_SOURCE EXTRACT_.
■ ■ ■ ■ ■ ■ ■

In the case of team events, the rule was revised in March of 2003 so that the IOC can strip medals from a team based on infractions by a single team member.[1] In the table below, for stripped team medals, the athlete in violation is shown in parentheses. The international governing body of each Olympic sport can also strip athletes of medals for infractions of the rules of the sport.

From October 1968 to July 2019, a total of 146 medals have been stripped, with 9 medals declared vacant (rather than being reallocated) after being stripped. The vast majority of these have occurred since 2000 due to improved drug testing methods.

The majority of medals have been stripped in athletics (50, including 19 gold medals) and weightlifting (47, including 13 gold medals). The country with the most stripped medals is Russia (and Russian associated teams), with 46, four times the number of the next highest, and more than 30% of the total. The Post-Soviet states account for more than 60% of the overall total.

Though no athletes were caught doping at the 1980 Summer Olympics, it has been claimed that athletes had begun using testosterone and other drugs for which tests had not been yet developed. A 1989 report by a committee of the Australian Senate claimed that "there is hardly a medal winner at the Moscow Games, certainly not a gold medal winner...who is not on one sort of drug or another: usually several kinds. The Moscow Games might well have been called the Chemists' Games".

A member of the IOC Medical Commission, Manfred Donike, privately ran additional tests with a new technique for identifying abnormal levels of testosterone by measuring its ratio to epitestosterone in urine. Twenty percent of the specimens he tested, including those from sixteen gold medalists would have resulted in disciplinary proceedings had the tests been official. The results of Donike's unofficial tests later convinced the IOC to add his new technique to their testing protocols.[2] The first documented case of "blood doping" occurred at the 1980 Summer Olympics as a runner was transfused with two pints of blood before winning medals in the 5000 m and 10,000 m.[3]

Among particular Olympic Games, the 2008 Summer Olympics has the most stripped medals, at 50. Among Winter Olympics, the 2002 Winter Olympics has the most medals stripped with 13.

■ ■ ■ ■ ■ ■ ■

_PROBLEMS TO WORK ON_.
[A] In the passage on stripped Olympic medals, rewrite the part starting with "From October 1968" and going on through "the overall total.", substituting "Olympic weightlifting" for "weightlifting".
[B] Answer these questions from the passage on stripped Olympic medals:
(i) In what month and year was the rule on team events revised?
(ii) How many medals were stripped at the 2008 Summer Olympics?
(iii) Which member of the IOC Medical Commission privately ran additional testosterone tests?

■ ■ ■ ■ ■ ■ ■

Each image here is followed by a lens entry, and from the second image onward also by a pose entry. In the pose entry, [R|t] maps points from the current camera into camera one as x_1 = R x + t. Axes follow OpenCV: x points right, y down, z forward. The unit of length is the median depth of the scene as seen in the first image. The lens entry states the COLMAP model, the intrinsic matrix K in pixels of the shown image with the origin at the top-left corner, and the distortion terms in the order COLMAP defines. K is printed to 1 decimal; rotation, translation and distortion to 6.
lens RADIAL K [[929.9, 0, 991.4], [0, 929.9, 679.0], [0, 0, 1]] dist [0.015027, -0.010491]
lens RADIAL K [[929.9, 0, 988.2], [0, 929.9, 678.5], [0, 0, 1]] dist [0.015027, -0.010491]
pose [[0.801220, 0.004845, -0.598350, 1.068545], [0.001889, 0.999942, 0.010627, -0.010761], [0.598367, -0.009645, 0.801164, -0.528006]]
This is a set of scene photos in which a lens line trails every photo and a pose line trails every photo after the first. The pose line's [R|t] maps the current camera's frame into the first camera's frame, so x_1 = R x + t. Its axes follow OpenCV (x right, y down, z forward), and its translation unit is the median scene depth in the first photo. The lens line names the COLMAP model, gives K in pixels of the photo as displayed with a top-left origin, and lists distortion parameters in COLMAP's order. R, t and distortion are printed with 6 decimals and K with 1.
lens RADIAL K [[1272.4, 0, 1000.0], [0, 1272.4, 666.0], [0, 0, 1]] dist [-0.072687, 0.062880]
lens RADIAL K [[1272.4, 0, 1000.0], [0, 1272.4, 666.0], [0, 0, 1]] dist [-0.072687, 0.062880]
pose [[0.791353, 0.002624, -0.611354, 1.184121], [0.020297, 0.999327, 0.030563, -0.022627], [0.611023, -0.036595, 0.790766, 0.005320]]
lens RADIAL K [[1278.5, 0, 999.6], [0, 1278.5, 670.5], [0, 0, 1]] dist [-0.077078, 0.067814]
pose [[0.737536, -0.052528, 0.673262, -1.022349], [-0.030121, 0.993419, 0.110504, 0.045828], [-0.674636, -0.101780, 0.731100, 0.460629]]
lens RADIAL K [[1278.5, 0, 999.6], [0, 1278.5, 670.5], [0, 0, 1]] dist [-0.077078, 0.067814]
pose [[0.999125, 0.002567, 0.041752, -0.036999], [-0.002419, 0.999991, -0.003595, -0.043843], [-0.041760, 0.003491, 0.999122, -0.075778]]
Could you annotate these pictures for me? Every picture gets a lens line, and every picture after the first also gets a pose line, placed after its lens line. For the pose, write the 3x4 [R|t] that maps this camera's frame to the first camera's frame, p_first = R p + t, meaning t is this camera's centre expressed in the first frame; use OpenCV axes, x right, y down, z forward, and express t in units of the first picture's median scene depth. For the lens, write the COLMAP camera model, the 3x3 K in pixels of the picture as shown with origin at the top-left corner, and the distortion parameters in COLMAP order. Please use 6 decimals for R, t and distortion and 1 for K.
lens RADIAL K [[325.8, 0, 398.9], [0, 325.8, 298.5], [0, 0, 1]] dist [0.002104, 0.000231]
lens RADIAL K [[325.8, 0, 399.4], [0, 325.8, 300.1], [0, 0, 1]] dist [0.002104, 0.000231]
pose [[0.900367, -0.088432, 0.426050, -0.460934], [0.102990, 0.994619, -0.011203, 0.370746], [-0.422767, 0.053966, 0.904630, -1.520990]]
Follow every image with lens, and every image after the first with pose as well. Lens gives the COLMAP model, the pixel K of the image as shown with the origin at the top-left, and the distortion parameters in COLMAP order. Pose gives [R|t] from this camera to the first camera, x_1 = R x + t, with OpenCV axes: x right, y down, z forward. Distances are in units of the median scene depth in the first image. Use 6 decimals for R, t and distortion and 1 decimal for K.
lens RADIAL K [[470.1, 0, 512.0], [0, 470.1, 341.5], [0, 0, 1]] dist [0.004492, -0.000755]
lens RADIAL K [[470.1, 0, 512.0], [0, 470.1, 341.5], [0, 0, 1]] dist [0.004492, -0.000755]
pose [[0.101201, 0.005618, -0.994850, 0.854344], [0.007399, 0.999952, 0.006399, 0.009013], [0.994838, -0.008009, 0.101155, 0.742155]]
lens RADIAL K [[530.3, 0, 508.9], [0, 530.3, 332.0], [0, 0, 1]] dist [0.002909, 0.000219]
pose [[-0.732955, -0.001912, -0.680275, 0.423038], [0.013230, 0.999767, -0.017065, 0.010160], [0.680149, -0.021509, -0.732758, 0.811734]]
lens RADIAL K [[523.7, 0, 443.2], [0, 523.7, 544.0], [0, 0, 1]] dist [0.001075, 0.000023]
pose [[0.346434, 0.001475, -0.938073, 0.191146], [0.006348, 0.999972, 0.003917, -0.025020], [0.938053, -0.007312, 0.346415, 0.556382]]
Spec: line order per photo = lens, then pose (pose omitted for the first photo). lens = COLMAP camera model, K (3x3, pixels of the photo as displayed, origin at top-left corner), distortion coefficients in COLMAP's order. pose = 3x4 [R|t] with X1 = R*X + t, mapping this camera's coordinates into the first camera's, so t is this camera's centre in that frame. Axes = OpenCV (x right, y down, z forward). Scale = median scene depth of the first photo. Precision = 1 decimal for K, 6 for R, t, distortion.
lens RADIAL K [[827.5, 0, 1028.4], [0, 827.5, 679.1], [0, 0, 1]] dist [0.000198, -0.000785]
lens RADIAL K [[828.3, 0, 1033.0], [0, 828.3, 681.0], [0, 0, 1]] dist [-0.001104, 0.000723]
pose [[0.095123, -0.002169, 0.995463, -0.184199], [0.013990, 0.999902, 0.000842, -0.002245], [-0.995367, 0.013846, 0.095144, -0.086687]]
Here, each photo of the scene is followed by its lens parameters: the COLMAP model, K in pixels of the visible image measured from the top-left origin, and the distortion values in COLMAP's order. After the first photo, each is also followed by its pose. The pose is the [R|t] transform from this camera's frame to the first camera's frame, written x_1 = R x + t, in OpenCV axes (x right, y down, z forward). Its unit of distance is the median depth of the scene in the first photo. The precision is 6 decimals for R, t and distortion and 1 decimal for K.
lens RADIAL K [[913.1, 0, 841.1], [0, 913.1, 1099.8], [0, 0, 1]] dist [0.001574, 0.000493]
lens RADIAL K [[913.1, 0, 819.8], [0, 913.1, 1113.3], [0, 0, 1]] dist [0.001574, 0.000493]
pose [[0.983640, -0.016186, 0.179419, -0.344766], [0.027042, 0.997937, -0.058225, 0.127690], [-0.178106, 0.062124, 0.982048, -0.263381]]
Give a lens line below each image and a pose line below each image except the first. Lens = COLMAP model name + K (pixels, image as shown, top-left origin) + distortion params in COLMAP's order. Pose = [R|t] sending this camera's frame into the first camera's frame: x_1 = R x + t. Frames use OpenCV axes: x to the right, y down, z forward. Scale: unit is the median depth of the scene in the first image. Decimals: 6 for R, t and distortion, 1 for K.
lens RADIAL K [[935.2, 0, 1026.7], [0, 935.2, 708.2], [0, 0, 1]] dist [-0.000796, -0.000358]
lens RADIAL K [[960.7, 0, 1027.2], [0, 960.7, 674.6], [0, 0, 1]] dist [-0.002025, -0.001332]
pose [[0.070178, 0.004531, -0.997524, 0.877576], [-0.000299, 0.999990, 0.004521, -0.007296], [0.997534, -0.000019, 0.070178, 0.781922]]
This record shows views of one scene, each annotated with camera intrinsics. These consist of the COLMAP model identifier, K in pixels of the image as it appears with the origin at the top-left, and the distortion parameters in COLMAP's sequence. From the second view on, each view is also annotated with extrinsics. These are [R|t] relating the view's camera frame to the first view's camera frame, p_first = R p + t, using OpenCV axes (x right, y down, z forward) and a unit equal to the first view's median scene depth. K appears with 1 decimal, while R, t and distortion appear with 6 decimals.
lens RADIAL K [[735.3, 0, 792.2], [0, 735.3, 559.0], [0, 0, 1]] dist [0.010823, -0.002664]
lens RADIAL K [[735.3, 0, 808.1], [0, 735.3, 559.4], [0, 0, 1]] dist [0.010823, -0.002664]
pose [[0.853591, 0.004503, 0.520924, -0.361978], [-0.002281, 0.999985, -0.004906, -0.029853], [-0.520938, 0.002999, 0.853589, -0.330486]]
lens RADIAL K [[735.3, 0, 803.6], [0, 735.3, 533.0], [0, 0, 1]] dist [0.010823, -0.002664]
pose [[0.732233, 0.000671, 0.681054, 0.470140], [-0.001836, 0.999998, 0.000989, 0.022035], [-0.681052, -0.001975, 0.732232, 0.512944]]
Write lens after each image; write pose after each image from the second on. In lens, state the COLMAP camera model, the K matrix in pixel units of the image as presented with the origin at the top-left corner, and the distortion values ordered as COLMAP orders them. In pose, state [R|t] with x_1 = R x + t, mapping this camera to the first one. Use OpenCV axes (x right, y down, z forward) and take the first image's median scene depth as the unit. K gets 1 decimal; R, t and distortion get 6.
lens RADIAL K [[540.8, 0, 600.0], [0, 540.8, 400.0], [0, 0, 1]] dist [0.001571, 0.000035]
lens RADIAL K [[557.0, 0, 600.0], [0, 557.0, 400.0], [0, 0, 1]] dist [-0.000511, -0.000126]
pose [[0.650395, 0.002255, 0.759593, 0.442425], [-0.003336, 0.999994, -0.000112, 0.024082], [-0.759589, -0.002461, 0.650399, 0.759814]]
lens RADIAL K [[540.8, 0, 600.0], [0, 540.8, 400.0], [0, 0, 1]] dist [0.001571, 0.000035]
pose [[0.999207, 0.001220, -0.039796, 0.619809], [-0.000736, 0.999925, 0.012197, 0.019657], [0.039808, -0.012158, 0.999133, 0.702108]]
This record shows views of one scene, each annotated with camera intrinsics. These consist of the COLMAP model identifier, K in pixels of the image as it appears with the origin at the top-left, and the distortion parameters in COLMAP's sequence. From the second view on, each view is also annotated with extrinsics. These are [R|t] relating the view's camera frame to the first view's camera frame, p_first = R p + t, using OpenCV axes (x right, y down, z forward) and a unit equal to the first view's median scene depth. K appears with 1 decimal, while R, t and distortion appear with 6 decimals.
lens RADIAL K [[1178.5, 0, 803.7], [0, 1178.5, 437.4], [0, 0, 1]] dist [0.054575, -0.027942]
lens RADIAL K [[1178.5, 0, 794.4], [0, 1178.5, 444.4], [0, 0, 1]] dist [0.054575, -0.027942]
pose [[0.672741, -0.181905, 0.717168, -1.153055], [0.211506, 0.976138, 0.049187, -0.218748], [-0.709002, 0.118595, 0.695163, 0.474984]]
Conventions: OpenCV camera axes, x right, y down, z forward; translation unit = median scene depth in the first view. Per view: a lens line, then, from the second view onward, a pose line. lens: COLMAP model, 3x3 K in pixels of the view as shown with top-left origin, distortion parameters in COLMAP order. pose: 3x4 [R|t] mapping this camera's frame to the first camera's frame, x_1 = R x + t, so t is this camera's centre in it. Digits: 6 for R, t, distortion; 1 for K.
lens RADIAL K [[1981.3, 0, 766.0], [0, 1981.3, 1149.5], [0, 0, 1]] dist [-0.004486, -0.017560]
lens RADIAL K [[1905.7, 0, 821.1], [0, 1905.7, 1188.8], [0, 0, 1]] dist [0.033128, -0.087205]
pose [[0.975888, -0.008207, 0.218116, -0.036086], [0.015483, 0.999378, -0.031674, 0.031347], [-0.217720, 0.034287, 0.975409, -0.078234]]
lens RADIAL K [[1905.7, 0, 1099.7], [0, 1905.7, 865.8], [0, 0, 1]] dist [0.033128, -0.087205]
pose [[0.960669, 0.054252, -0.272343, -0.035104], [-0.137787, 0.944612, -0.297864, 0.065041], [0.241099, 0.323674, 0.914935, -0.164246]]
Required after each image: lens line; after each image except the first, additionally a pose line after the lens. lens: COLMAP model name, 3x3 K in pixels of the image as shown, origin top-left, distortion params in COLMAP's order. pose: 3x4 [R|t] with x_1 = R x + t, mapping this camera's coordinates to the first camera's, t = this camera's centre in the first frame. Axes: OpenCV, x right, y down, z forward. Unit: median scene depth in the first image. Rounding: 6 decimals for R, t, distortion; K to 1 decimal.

■ ■ ■ ■ ■ ■ ■

_EXERCISE ANSWERS_.
[A]
From October 1968 to July 2019, a total of 146 medals have been stripped, with 9 medals declared vacant (rather than being reallocated) after being stripped. The vast majority of these have occurred since 2000 due to improved drug testing methods.

The majority of medals have been stripped in athletics (50, including 19 gold medals) and Olympic weightlifting (47, including 13 gold medals). The country with the most stripped medals is Russia (and Russian associated teams), with 46, four times the number of the next highest, and more than 30% of the total. The Post-Soviet states account for more than 60% of the overall total.

[B]
(i) March 2003
(ii) 50
(iii) Manfred Donike